Graph rewrite with multi-output patterns

    A
    |
    B
  /   \
C       D
|       |
E       F

I intend to rewrite A,B,C,D with a fused function G.

    G
  /   \
E       F

Does the current pattern matching scheme support subgraph with multiple outputs? Any suggestion on how to achieve this? Thanks!

No, the pattern with multiple outputs is not supported. Since we leverage post-order traversal to match patterns, output is actually the entry point and must be single. As a result, the current pattern requires a post-dominated node at the end.

I guess we could probably use two-phase pattern matching to match a partial pattern and combine than afterwards, but it seems too complicate to be done easily.

@mbrookhart do you have any suggestion or workaround for this case?

1 Like

I have on my internal backlog “Support multi-output pattern matching for RNN fusion” and have never gotten around to it. :frowning:

It’s a fairly non-trivial refactor. We’d need to introduce a multi-output node in the pattern matcher AST (basically a tuple of outputs that doesn’t match like a tuple), find the first one, and then do bi-directional matching in the pattern matcher to to ensure that the pattern and the graph connect all of the outputs to the same roots. The data structures are in place, I used bidirectional graphs for the domination analysis, but like I said, it’s a fairly complex rewrite of the C++ side of the pattern matcher. I’d be happy to coach someone on that if they have an interest in AST manipulation, but I’m not sure how quickly I’d get to it myself.

As for a workaround…everything I’m thinking of is really hacky…

1 Like

I guess I have another case:

  A  D  H
  |  |  |
  B  E  I
  |  |  |
  C  F  J

to

  A   D   H
    \ | /
      G
    / | \
  C   F   J

Essentially, I can match A-B-C, D-E-F, H-I-J patterns. Can I group them to one relay function? My ultimate goal is to match a group of connected functions and offload to something like byoc. Since the replacing function is highly hackable, as long as the inputs and outputs of the matched pattern are in control, we could get away…

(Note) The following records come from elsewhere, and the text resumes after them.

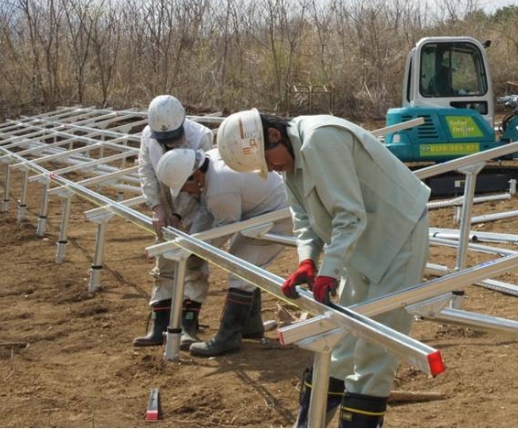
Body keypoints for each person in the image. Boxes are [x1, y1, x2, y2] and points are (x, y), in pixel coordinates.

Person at [216, 109, 430, 428]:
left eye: (269, 160)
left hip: (397, 233)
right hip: (356, 242)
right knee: (341, 340)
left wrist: (329, 269)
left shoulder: (320, 140)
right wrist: (308, 260)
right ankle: (308, 423)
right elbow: (304, 219)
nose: (273, 168)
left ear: (274, 135)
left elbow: (349, 214)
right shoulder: (290, 159)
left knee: (376, 345)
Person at [155, 147, 292, 357]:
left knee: (240, 268)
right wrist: (192, 242)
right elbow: (205, 210)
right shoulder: (209, 166)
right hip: (260, 210)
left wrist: (196, 251)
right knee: (243, 265)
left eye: (186, 187)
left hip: (277, 217)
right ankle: (251, 325)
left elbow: (224, 228)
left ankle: (228, 338)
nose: (188, 193)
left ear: (195, 174)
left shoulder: (221, 187)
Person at [133, 95, 214, 350]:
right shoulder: (148, 135)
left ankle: (189, 323)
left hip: (196, 203)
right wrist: (157, 208)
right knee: (165, 257)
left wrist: (181, 214)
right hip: (165, 198)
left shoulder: (200, 136)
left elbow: (203, 184)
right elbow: (145, 171)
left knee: (194, 260)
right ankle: (160, 323)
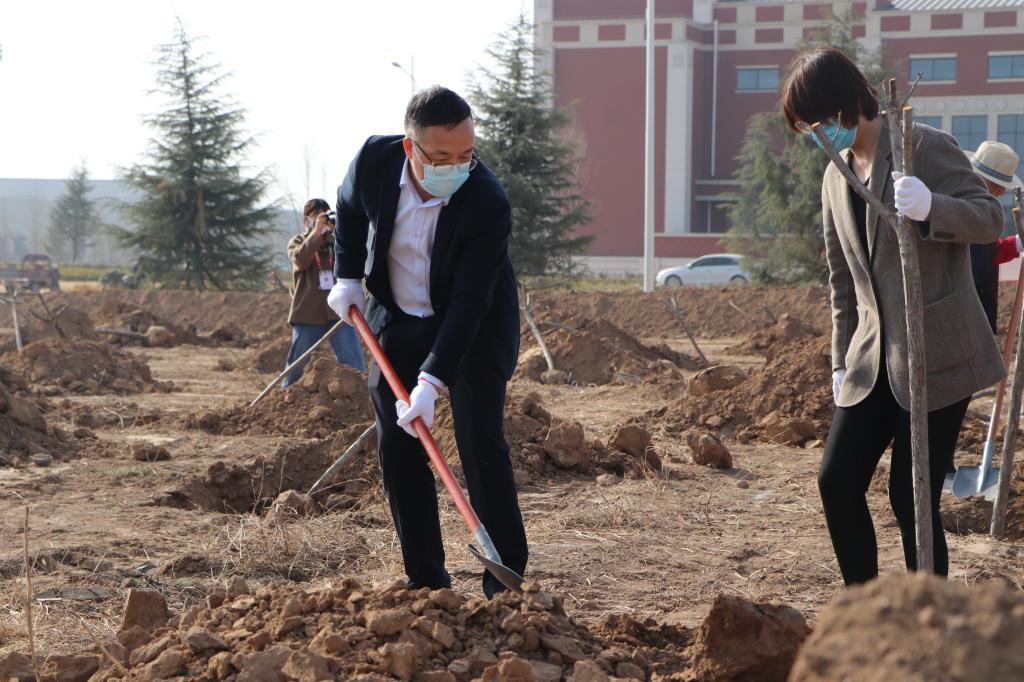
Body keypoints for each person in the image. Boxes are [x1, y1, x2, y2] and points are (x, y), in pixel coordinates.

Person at [781, 47, 1006, 585]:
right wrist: (841, 361)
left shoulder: (920, 147)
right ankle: (866, 610)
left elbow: (990, 218)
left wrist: (932, 208)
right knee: (836, 480)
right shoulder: (835, 175)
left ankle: (927, 617)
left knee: (911, 497)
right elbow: (841, 279)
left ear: (842, 104)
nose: (816, 135)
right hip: (871, 358)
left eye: (816, 122)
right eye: (806, 129)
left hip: (937, 350)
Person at [327, 86, 527, 597]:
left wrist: (433, 382)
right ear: (409, 148)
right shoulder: (374, 160)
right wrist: (346, 276)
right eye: (440, 158)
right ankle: (426, 581)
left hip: (472, 326)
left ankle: (504, 582)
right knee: (398, 445)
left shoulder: (486, 201)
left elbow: (470, 304)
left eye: (466, 155)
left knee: (480, 441)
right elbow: (347, 208)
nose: (455, 168)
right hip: (396, 316)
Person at [283, 198, 365, 387]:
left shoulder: (336, 241)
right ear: (306, 220)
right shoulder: (298, 241)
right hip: (308, 313)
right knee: (297, 363)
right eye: (315, 216)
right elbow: (301, 260)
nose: (320, 220)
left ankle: (363, 398)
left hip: (338, 311)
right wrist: (315, 234)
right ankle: (284, 394)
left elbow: (352, 260)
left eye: (324, 216)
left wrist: (339, 232)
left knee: (353, 361)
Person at [967, 141, 1023, 333]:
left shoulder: (984, 212)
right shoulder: (961, 209)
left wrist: (1017, 243)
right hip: (963, 316)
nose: (1002, 192)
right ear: (981, 179)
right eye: (998, 185)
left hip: (981, 315)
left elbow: (987, 253)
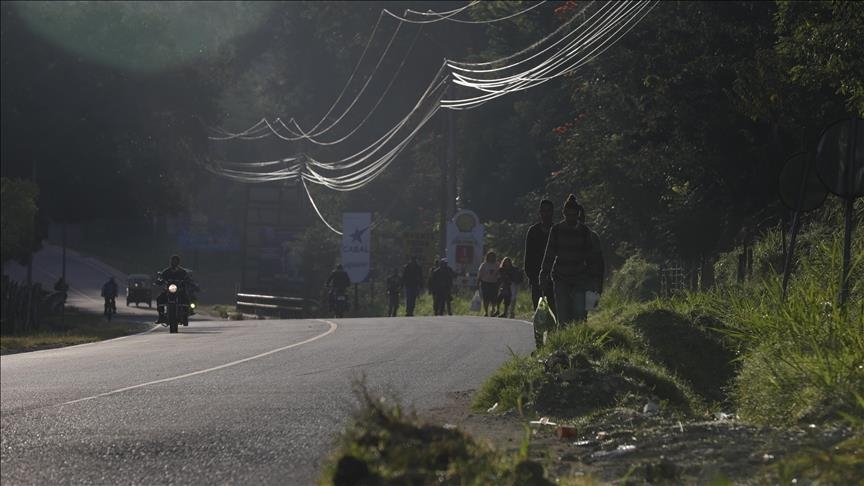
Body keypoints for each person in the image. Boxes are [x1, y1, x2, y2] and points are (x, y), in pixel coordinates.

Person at [539, 194, 605, 326]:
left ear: (578, 214)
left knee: (579, 315)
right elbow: (550, 255)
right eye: (568, 215)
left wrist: (595, 281)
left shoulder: (584, 231)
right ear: (564, 214)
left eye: (574, 215)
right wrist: (543, 274)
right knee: (563, 316)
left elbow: (591, 258)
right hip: (561, 278)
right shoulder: (556, 230)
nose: (571, 218)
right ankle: (563, 343)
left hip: (580, 277)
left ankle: (577, 343)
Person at [524, 199, 556, 313]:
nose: (546, 214)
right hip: (536, 279)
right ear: (540, 213)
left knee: (553, 313)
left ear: (552, 212)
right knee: (540, 315)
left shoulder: (556, 230)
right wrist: (533, 278)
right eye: (543, 211)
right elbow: (528, 257)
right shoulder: (533, 231)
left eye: (548, 211)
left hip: (554, 280)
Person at [155, 255, 192, 324]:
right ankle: (161, 316)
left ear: (178, 262)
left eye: (176, 261)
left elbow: (187, 278)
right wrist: (159, 281)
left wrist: (189, 282)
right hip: (168, 290)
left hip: (180, 290)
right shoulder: (166, 271)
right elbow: (161, 278)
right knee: (159, 299)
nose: (174, 262)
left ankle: (185, 316)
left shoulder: (182, 271)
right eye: (173, 261)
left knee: (186, 299)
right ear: (171, 262)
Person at [477, 251, 500, 317]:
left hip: (494, 283)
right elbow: (480, 274)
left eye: (493, 256)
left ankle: (492, 310)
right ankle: (486, 312)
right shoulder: (484, 264)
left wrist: (499, 282)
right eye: (490, 256)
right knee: (486, 298)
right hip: (485, 283)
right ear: (487, 257)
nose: (491, 257)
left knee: (494, 298)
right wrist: (478, 283)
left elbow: (499, 274)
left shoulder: (497, 264)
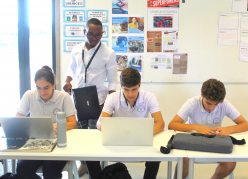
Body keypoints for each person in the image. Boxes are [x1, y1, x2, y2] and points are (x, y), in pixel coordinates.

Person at [86, 68, 165, 179]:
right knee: (90, 156)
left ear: (139, 85)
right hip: (117, 142)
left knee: (155, 158)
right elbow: (100, 123)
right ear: (121, 87)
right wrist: (112, 131)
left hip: (141, 142)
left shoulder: (149, 97)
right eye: (126, 89)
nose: (130, 94)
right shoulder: (113, 98)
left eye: (134, 89)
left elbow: (160, 123)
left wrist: (144, 135)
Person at [63, 17, 117, 176]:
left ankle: (95, 169)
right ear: (84, 31)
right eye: (91, 34)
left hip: (97, 98)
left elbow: (113, 79)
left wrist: (111, 102)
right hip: (78, 97)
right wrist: (67, 81)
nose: (94, 38)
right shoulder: (76, 49)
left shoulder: (108, 53)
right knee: (79, 134)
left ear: (102, 34)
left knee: (94, 135)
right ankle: (84, 164)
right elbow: (71, 69)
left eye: (98, 35)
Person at [168, 78, 248, 179]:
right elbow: (172, 125)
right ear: (202, 95)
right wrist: (197, 127)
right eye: (209, 103)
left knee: (230, 163)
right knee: (184, 161)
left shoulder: (224, 104)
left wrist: (227, 129)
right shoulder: (192, 103)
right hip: (193, 141)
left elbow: (246, 125)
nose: (212, 108)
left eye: (216, 104)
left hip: (215, 142)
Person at [16, 66, 77, 179]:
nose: (42, 92)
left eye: (46, 88)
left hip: (57, 143)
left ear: (54, 85)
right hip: (35, 142)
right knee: (22, 169)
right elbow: (19, 117)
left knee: (50, 172)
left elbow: (73, 122)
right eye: (38, 88)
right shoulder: (29, 95)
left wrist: (56, 126)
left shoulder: (64, 97)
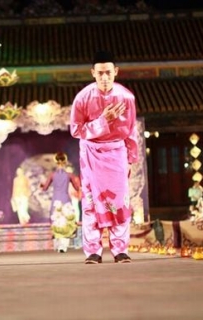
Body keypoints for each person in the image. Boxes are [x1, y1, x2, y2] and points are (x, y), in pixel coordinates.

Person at [70, 50, 138, 264]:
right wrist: (102, 120)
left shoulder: (126, 97)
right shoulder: (82, 98)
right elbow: (76, 130)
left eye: (108, 72)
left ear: (116, 72)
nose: (104, 77)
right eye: (100, 73)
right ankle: (93, 251)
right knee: (90, 202)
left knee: (119, 201)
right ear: (93, 73)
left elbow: (131, 130)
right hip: (91, 153)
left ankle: (120, 249)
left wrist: (131, 159)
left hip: (117, 152)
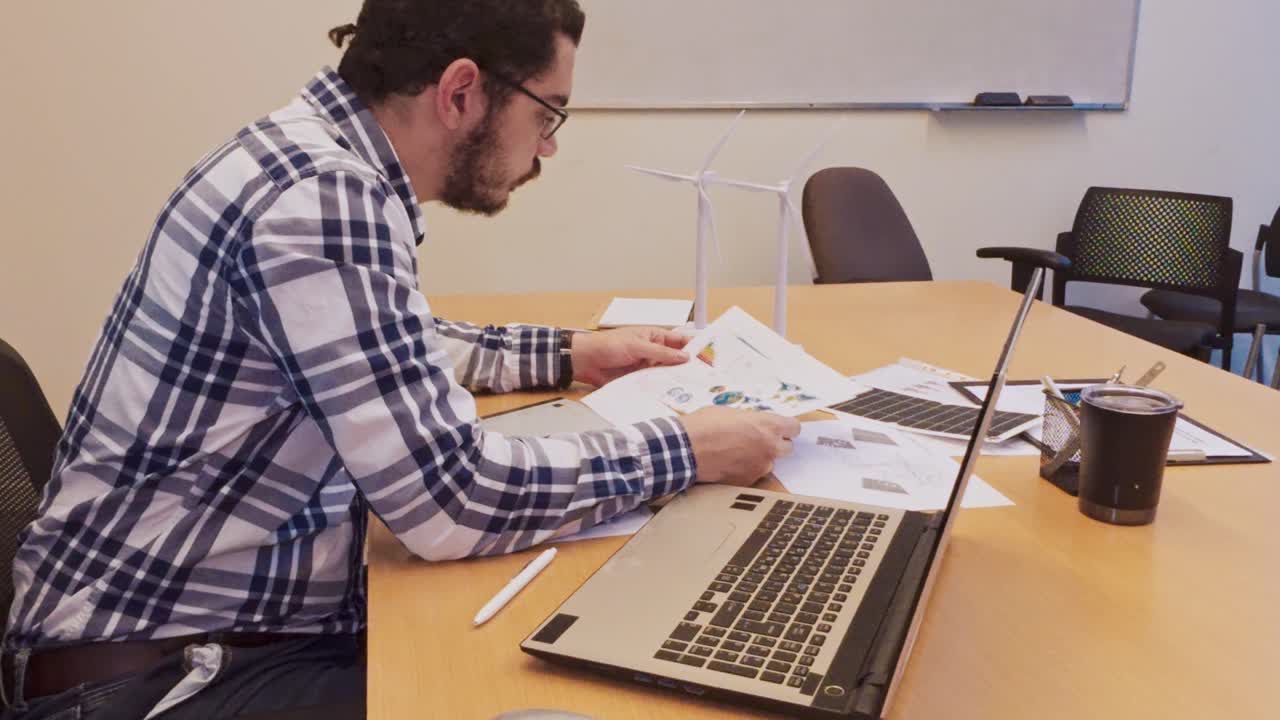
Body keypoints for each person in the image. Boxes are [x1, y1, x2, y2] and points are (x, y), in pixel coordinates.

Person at [1, 1, 799, 718]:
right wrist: (686, 450)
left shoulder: (305, 156)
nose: (549, 147)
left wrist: (572, 352)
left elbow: (386, 344)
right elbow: (450, 507)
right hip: (154, 681)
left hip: (187, 638)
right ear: (460, 93)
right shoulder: (320, 198)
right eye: (549, 112)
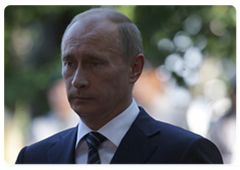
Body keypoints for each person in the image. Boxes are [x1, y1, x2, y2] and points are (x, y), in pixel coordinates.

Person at [15, 8, 223, 165]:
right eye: (69, 64)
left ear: (134, 68)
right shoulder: (33, 159)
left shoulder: (186, 155)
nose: (78, 80)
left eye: (94, 63)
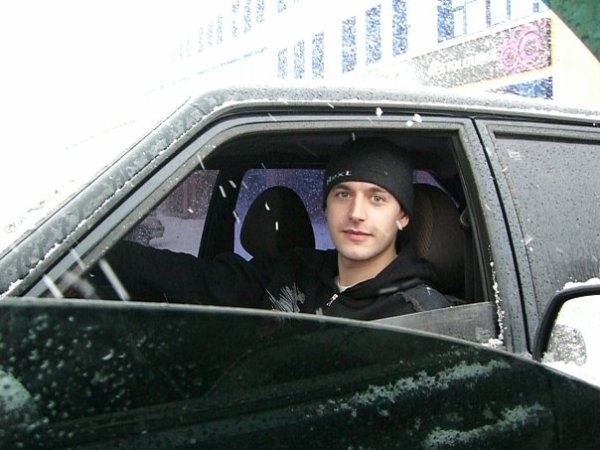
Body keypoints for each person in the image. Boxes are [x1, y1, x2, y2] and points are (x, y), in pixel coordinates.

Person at [105, 138, 450, 320]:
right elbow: (198, 280)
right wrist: (103, 254)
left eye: (377, 199)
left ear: (402, 217)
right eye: (343, 194)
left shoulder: (421, 314)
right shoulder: (295, 269)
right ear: (326, 207)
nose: (356, 213)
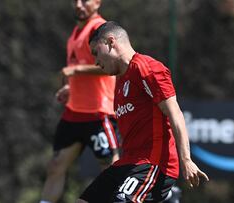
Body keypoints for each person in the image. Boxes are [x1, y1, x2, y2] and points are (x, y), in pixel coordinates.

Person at [76, 21, 209, 203]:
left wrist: (186, 159)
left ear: (111, 41)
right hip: (127, 163)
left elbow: (175, 113)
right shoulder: (121, 81)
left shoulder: (147, 68)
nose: (96, 61)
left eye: (96, 53)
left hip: (153, 163)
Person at [39, 1, 120, 203]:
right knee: (56, 166)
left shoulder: (100, 29)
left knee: (110, 169)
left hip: (98, 112)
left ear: (98, 2)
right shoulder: (77, 31)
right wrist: (70, 88)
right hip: (74, 112)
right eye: (75, 1)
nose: (78, 5)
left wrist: (76, 71)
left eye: (85, 0)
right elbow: (78, 69)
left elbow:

I am not talking about general graph rewrite approach for all models. Yet, such hack can enable aggressive fusion strategies, which lead to better perf for specific models.

This is a bit similar to the Relay passes that combine parallel ops. You might look at CombineParallelDense and CombineParallelBatchMatmul for some ideas. If B, E, I are dense ops, for example, then CombineParallelDense may produce your expected result.

1 Like

I also face the problem of matching multi-output patterns. Is there any new progress for this problem?